When the testing systems work, a single problem can result in seven bug reports, each of which must be understood and answered separately. So developers have to learn how to interact with each testing system. Christoph Hellwig interjected that he has never gotten a duplicate bug report from an automated testing system, but others have had different experiences. And, to the extent that duplicate reports do not happen, it indicates that the testing systems are not functional — they are not detecting the problems.
Laura Abbott pointed out that many of the testing systems are not doing the same thing; their coverage is different, but they still have to reimplement much of the same infrastructure. Thomas Gleixner replied that the problem is at the other end: there is no centralized view of the testing that is happening. There are far more than seven systems, he said; many companies have their own internal testing operations. There is no way to figure out whether the same problem has been observed by multiple systems. Some years ago, the kerneloops site provided a clear view of where the problem hotspots were; now a developer might get a random email and can't correlate reports even when they refer to the same problem.
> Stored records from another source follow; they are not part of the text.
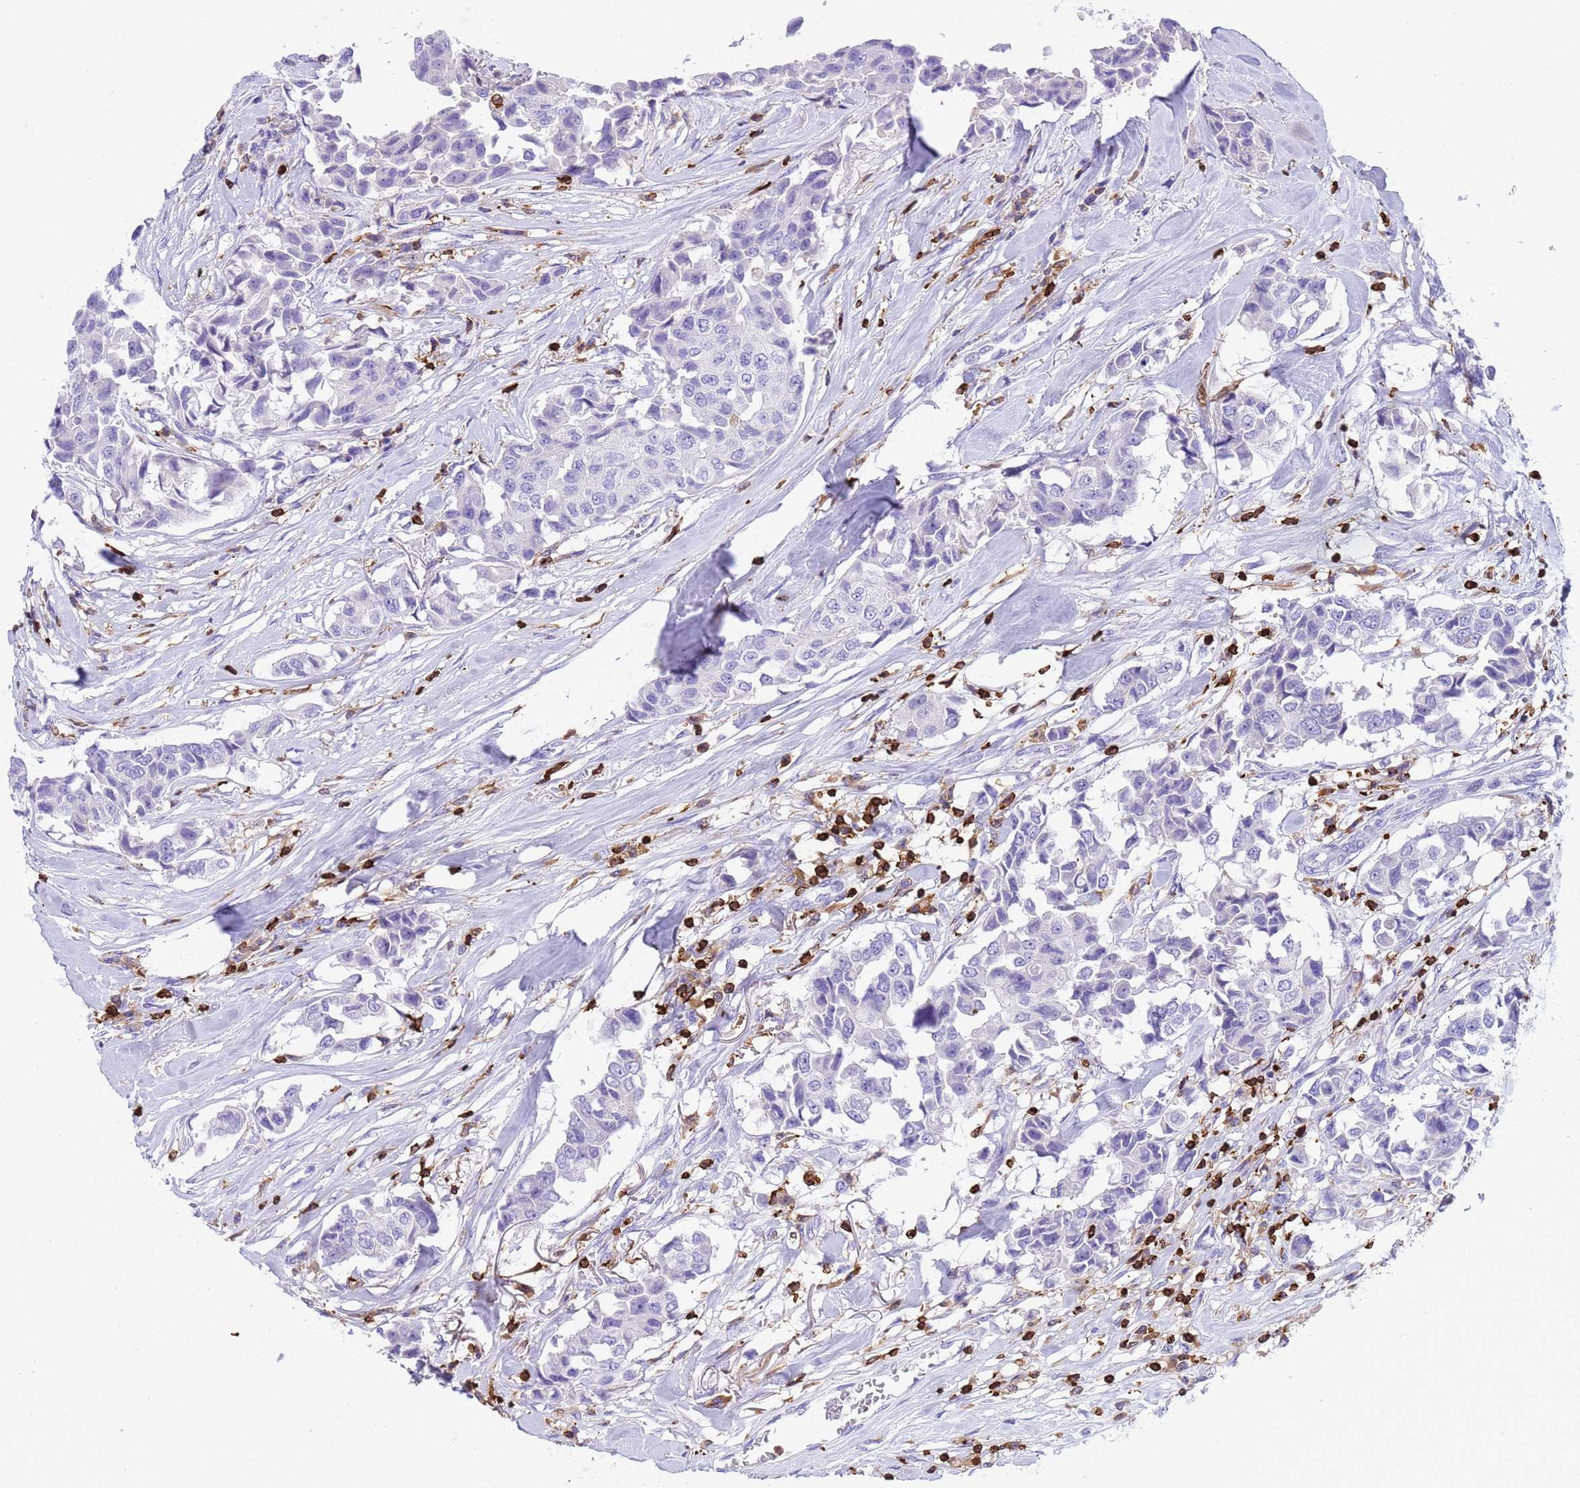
{"staining": {"intensity": "negative", "quantity": "none", "location": "none"}, "tissue": "breast cancer", "cell_type": "Tumor cells", "image_type": "cancer", "snomed": [{"axis": "morphology", "description": "Duct carcinoma"}, {"axis": "topography", "description": "Breast"}], "caption": "Immunohistochemistry image of human breast cancer stained for a protein (brown), which demonstrates no staining in tumor cells.", "gene": "IRF5", "patient": {"sex": "female", "age": 80}}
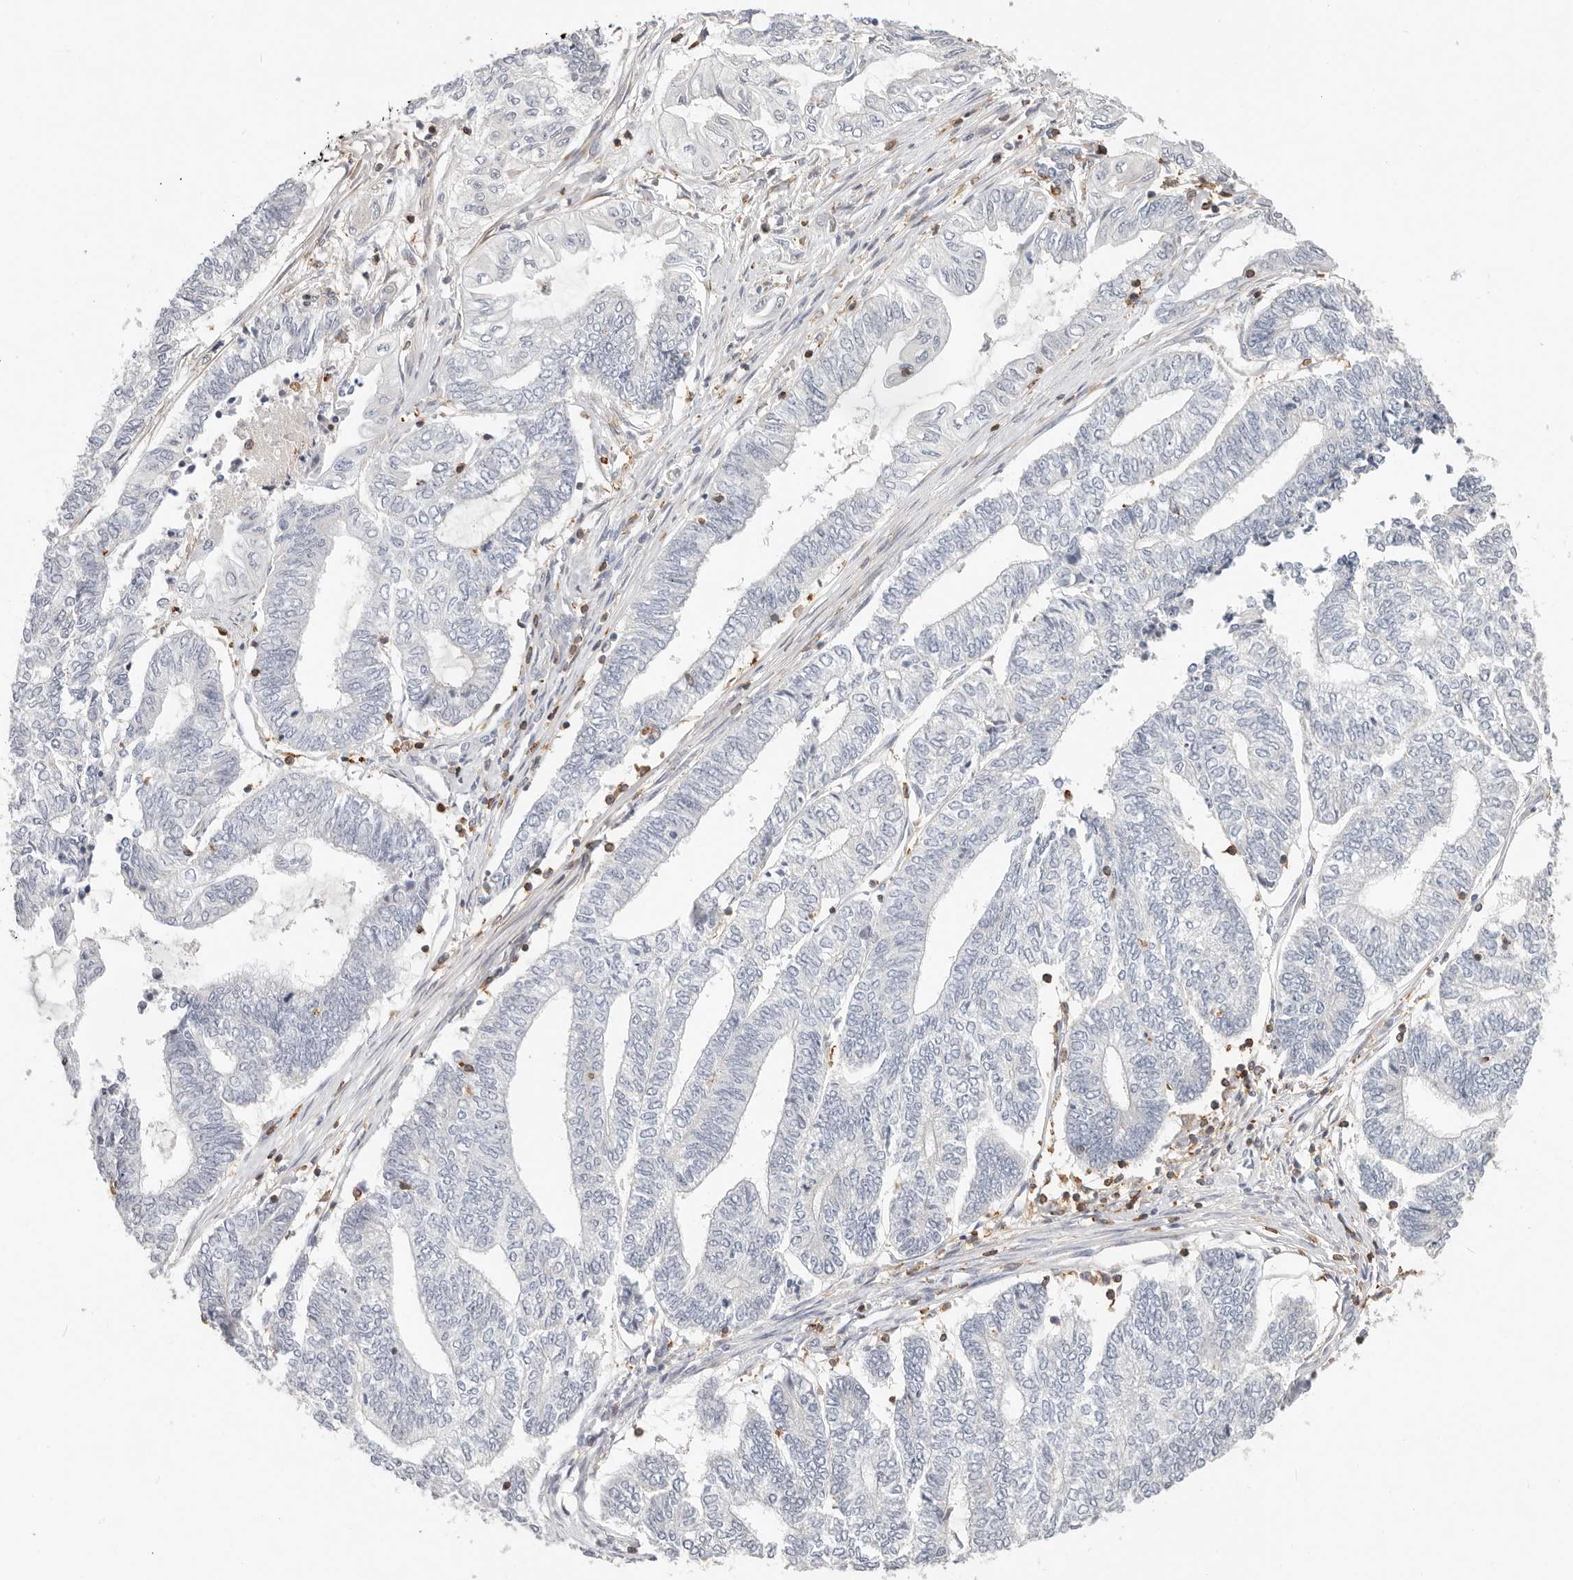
{"staining": {"intensity": "negative", "quantity": "none", "location": "none"}, "tissue": "endometrial cancer", "cell_type": "Tumor cells", "image_type": "cancer", "snomed": [{"axis": "morphology", "description": "Adenocarcinoma, NOS"}, {"axis": "topography", "description": "Uterus"}, {"axis": "topography", "description": "Endometrium"}], "caption": "Immunohistochemistry (IHC) micrograph of neoplastic tissue: endometrial cancer stained with DAB (3,3'-diaminobenzidine) exhibits no significant protein expression in tumor cells. (Immunohistochemistry, brightfield microscopy, high magnification).", "gene": "TMEM63B", "patient": {"sex": "female", "age": 70}}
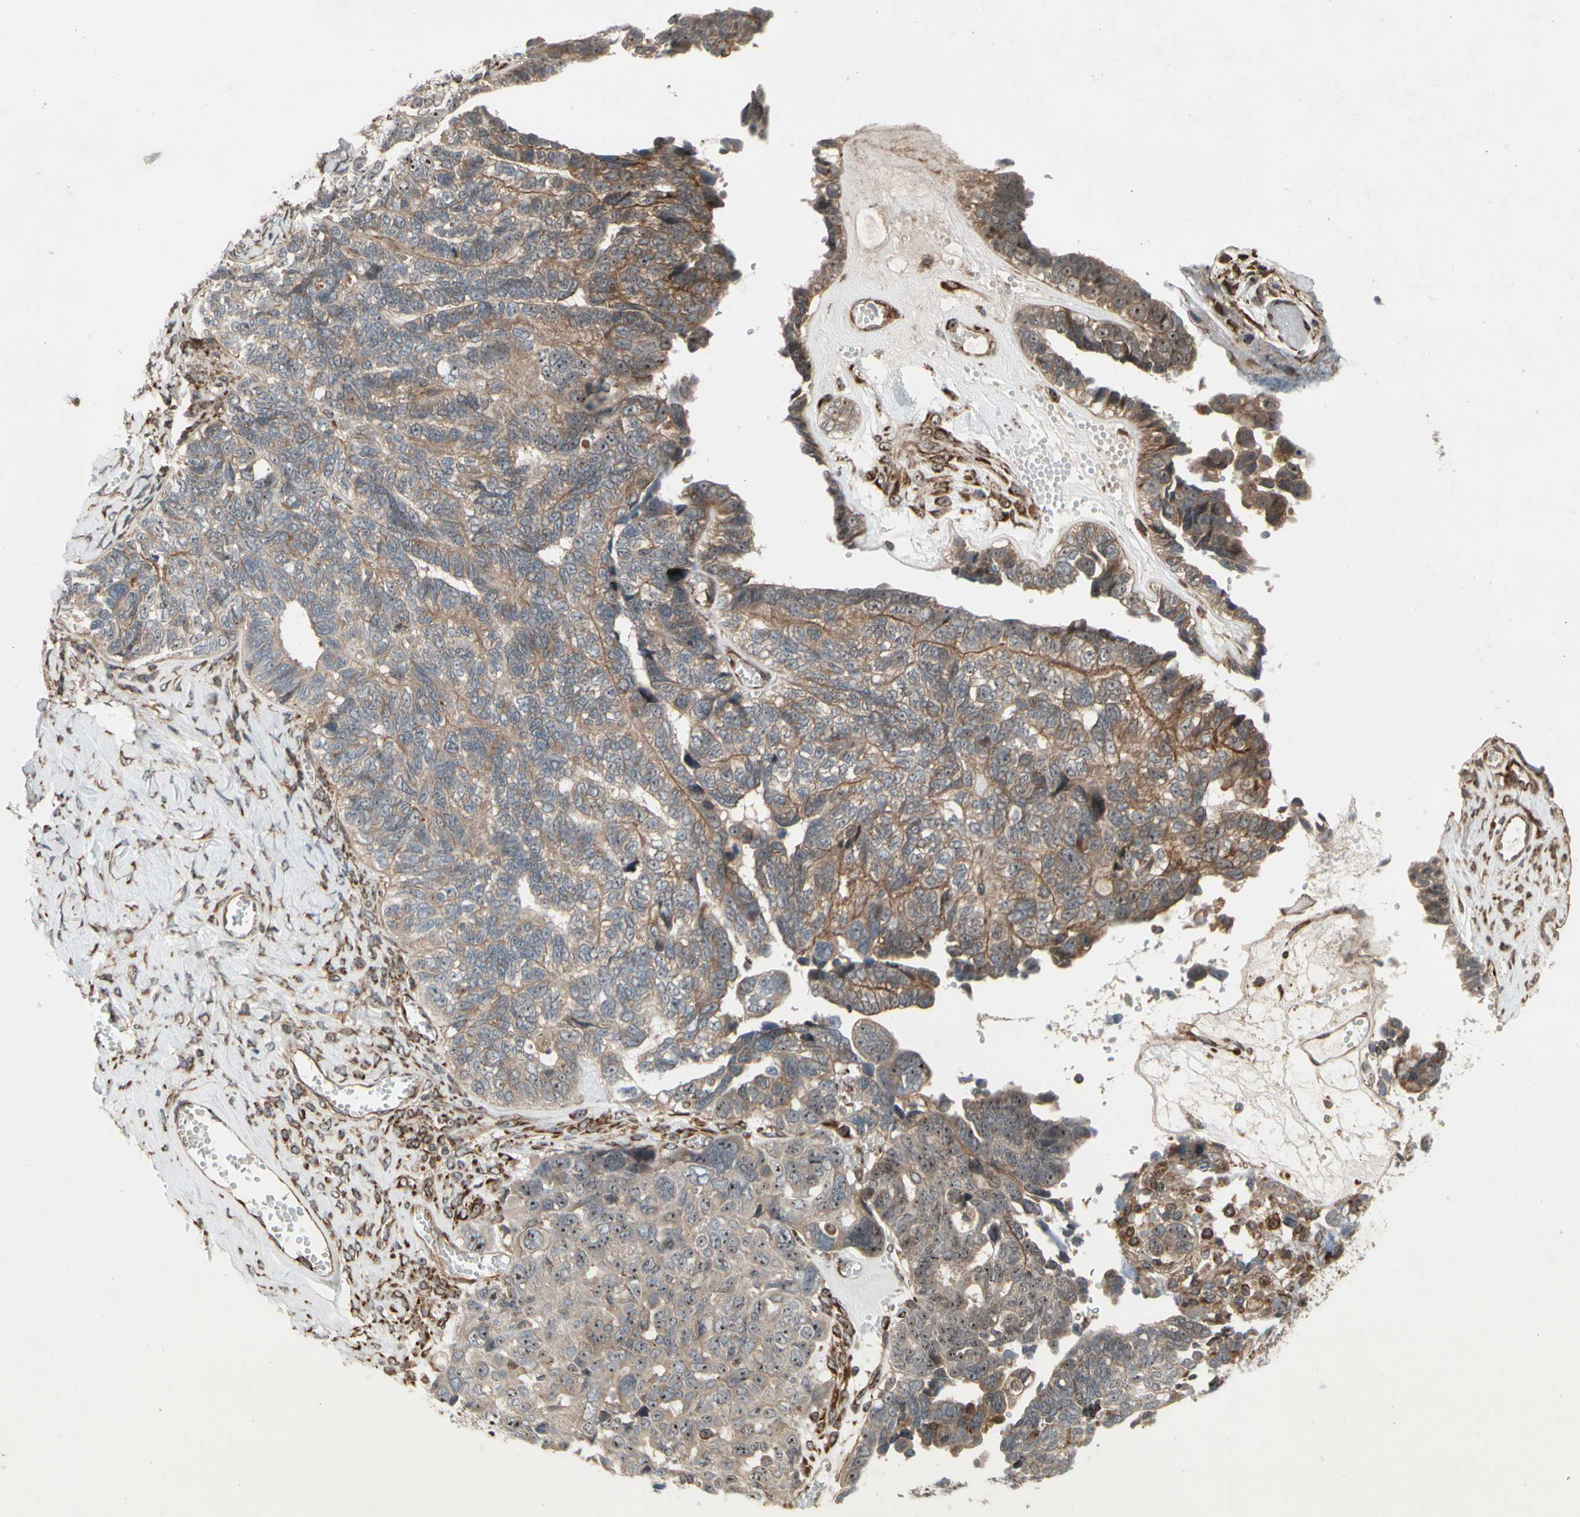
{"staining": {"intensity": "moderate", "quantity": ">75%", "location": "cytoplasmic/membranous,nuclear"}, "tissue": "ovarian cancer", "cell_type": "Tumor cells", "image_type": "cancer", "snomed": [{"axis": "morphology", "description": "Cystadenocarcinoma, serous, NOS"}, {"axis": "topography", "description": "Ovary"}], "caption": "The photomicrograph shows immunohistochemical staining of ovarian cancer (serous cystadenocarcinoma). There is moderate cytoplasmic/membranous and nuclear expression is seen in about >75% of tumor cells.", "gene": "SLC39A9", "patient": {"sex": "female", "age": 79}}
Ts'o said that these systems will have to learn to talk to each other, which will require a lot of engineering work. But beyond that, even the systems we have now appear to be overwhelmed. Once upon a time, the 0day robot was effective, testing patches and sending results within hours. Now he will get a report five days later for a bug in a patch that has already been superseded by two new versions. Since there is no unique ID attached to patches, there is no way for the testing system to recognize updated versions. Gerrit has solved this problem, but "everybody hates it", and there is little acceptance of change IDs for patches. It all works nicely within Google, he said, but it requires a lot of internal infrastructure. He wondered whether the kernel community could ever have the same thing.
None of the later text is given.